What needs to be done —
Rewrite the text in the data below, changing every "waste" to "refuse" and leaving everything else as it is. Omit the pictures from your answer.
══════════════════════════════
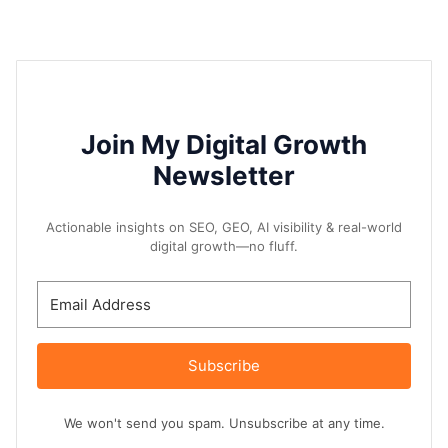
Join My Digital Growth
Newsletter
Actionable insights on SEO, GEO, AI visibility & real-world
digital growth—no fluff.
Subscribe
We won't send you spam. Unsubscribe at any time.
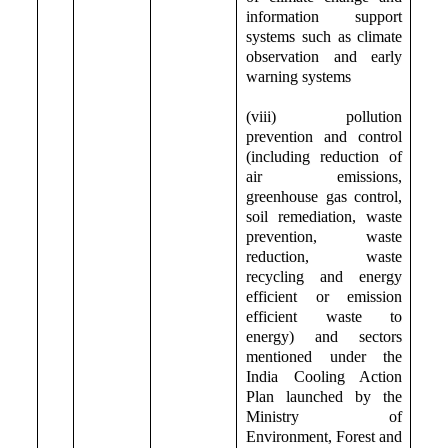
information support
systems such as climate
observation and early
warning systems
(viii) pollution
prevention and control
(including reduction of
air emissions,
greenhouse gas control,
soil remediation, waste
prevention, waste
reduction, waste
recycling and energy
efficient or emission
efficient waste to
energy) and sectors
mentioned under the
India Cooling Action
Plan launched by the
Ministry of
Environment, Forest and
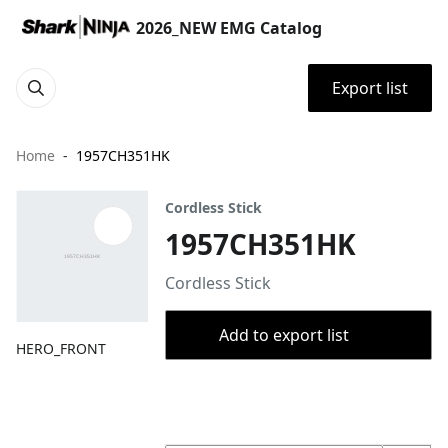
2026_NEW EMG Catalog
Export list
Home
1957CH351HK
Cordless Stick
1957CH351HK
Cordless Stick
Add to export list
HERO_FRONT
══════════════════════════════
Response box —
Join My Digital Growth
Newsletter
Actionable insights on SEO, GEO, AI visibility & real-world
digital growth—no fluff.
Subscribe
We won't send you spam. Unsubscribe at any time.
information support
systems such as climate
observation and early
warning systems
(viii) pollution
prevention and control
(including reduction of
air emissions,
greenhouse gas control,
soil remediation, refuse
prevention, refuse
reduction, refuse
recycling and energy
efficient or emission
efficient refuse to
energy) and sectors
mentioned under the
India Cooling Action
Plan launched by the
Ministry of
Environment, Forest and
2026_NEW EMG Catalog
Export list
Home
1957CH351HK
Cordless Stick
1957CH351HK
Cordless Stick
Add to export list
HERO_FRONT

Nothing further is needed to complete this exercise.